ASSIGNED TASK: Check each line of the entries. Copy the ones that contain the string "إضافة".
*** RECORDS TO PROCESS Section Begins ***
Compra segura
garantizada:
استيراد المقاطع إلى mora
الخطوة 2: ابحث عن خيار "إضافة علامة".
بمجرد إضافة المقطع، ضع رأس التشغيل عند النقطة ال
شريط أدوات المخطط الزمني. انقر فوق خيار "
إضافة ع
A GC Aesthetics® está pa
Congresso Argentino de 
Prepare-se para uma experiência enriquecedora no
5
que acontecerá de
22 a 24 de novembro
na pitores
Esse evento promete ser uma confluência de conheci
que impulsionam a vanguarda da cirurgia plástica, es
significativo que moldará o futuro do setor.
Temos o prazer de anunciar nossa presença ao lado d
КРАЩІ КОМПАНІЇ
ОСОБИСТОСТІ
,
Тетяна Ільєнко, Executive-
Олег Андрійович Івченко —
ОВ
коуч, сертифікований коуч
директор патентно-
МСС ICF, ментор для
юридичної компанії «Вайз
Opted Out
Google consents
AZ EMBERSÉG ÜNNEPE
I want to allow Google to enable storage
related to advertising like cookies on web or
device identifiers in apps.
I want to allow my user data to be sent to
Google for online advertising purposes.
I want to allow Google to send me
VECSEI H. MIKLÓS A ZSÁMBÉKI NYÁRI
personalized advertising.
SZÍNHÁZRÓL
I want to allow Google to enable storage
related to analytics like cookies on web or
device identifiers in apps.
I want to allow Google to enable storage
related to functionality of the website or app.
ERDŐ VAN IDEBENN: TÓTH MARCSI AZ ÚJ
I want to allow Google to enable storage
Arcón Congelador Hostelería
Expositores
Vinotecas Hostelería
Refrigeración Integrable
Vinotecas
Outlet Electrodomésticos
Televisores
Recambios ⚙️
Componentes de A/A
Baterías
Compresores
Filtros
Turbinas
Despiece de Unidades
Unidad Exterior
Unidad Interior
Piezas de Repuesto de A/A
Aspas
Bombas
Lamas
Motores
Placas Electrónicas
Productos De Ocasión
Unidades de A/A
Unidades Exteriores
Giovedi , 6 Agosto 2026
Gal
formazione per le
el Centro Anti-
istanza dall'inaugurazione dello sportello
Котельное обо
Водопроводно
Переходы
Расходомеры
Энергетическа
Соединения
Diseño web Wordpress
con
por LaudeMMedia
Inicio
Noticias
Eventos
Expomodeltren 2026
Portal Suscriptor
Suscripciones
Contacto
*** RECORDS TO PROCESS Section Ends ***
*** RECORDS TO PROCESS Section Begins ***
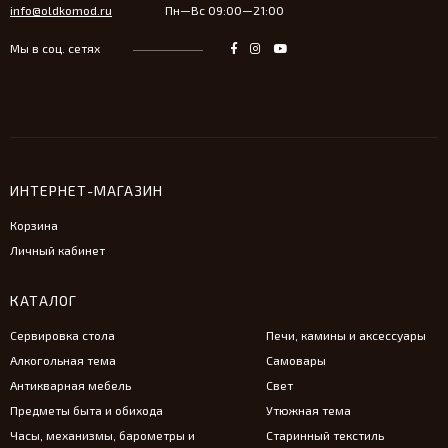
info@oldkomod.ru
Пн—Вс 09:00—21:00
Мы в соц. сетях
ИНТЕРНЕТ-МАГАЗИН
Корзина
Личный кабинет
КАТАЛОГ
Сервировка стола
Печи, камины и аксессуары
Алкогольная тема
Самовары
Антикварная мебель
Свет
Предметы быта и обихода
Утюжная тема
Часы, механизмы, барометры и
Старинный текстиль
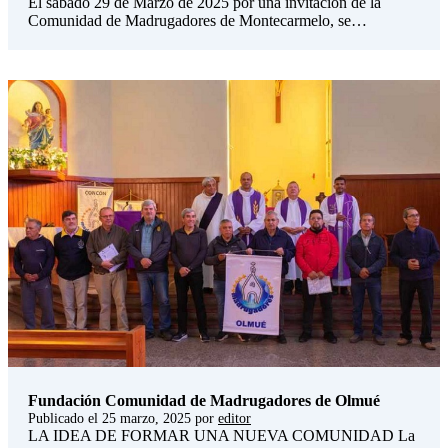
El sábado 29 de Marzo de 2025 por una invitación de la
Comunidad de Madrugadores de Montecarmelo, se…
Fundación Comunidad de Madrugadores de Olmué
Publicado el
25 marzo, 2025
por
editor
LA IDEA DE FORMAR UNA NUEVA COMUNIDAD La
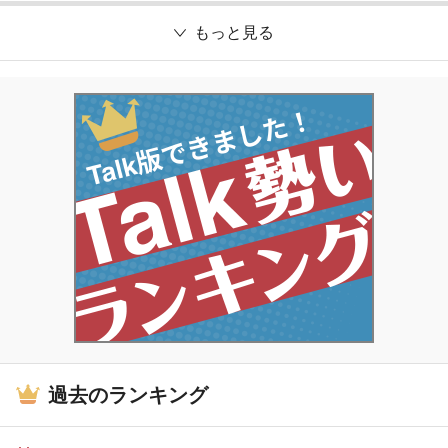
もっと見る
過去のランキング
*** RECORDS TO PROCESS Section Ends ***
ANSWER TO THIS EXERCISE:
الخطوة 2: ابحث عن خيار "إضافة علامة".
بمجرد إضافة المقطع، ضع رأس التشغيل عند النقطة ال
إضافة ع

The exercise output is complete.